Adriana Bisi Fabbri (1881–1918) was an Italian painter.

==Biography==
Adriana Fabbri was born in Ferrara, where she met her future husband, journalist Giannetto Bisi, and she spent part of her youth in Padua as a guest of Umberto Boccioni’s mother. In Padua, and later in Milan, where she moved with the family in 1905, she produced numerous painting studies. As a self-taught artist, she developed further by frequenting Gaetano Previati and Luigi Conconi studios.

In 1907, she moved to Bergamo with her husband and the following year she made her debut with two drawings at the 2nd Quadriennale in Turin. In 1911, she participated in Frigidarium, the international humour exhibition organised at Castello di Rivoli, where she won the bronze medal; in the same year she took part in the 1st Esposizione Libera organised in Milan by Boccioni and other Futurist intellectuals. In later years she participated in other group exhibitions, including those at the Ca’ Pesaro in Venice, the Famiglia Artistica and the Società per le Belle Arti ed Esposizione Permanente in Milan.

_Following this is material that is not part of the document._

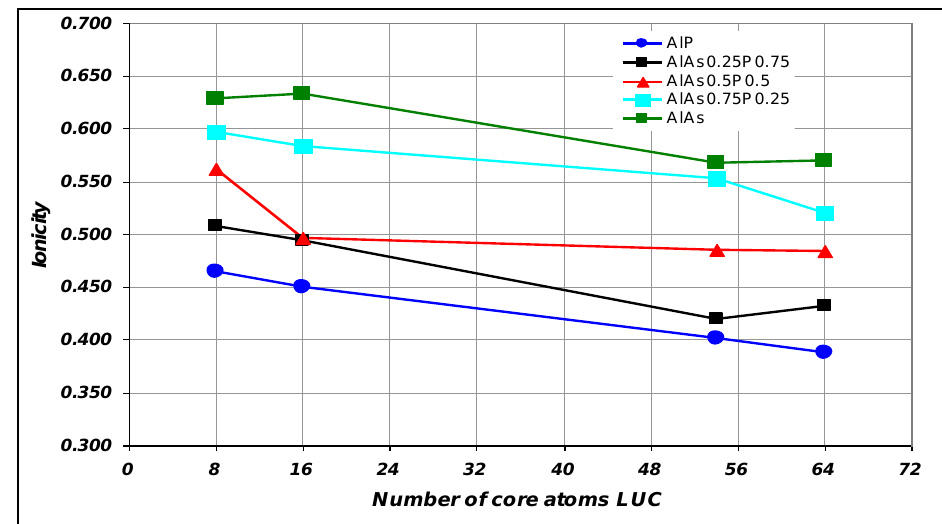
Fig.7: Ionicity of Al As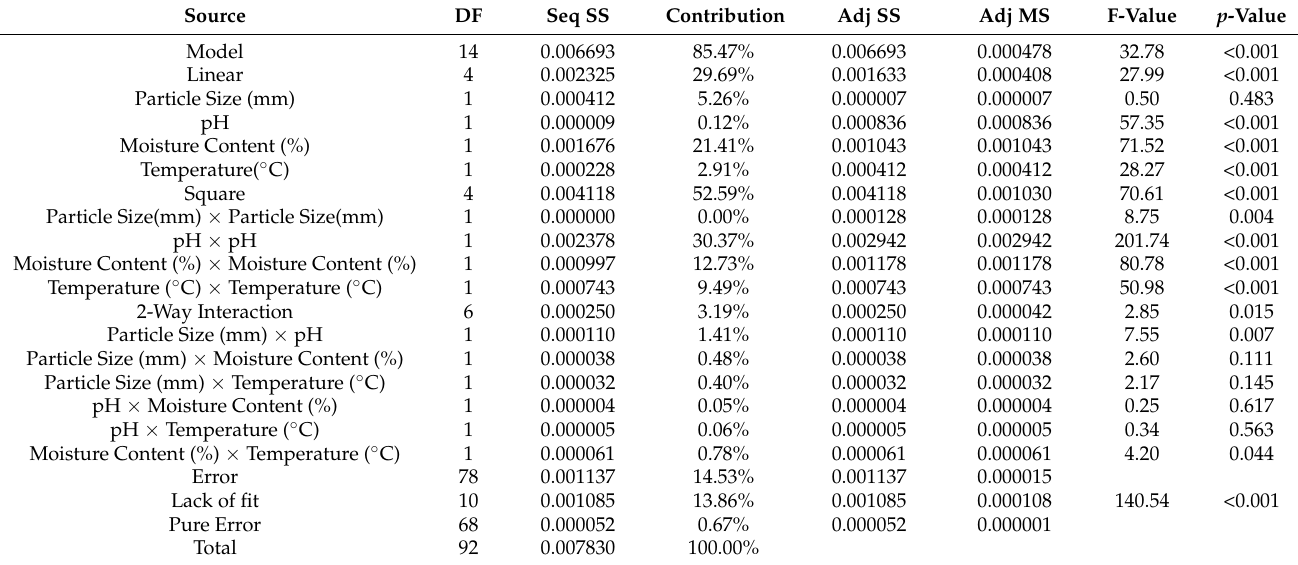
Table 3. ANOVA table for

In 1914, she became a member of the Nuove Tendenze group and organised a solo exhibition of 51 works at the Milan store of the Enrico Finzi company. She was also sought after as a portraitist and, during the First World War, many of her political caricatures were published in Il Popolo d’Italia; she also contributed to La Domenica Illustrata and created fashion plates for the couture house founded by Domenico Ventura.

Adriana Fabbri died in Travedona-Monate (Varese) in 1918.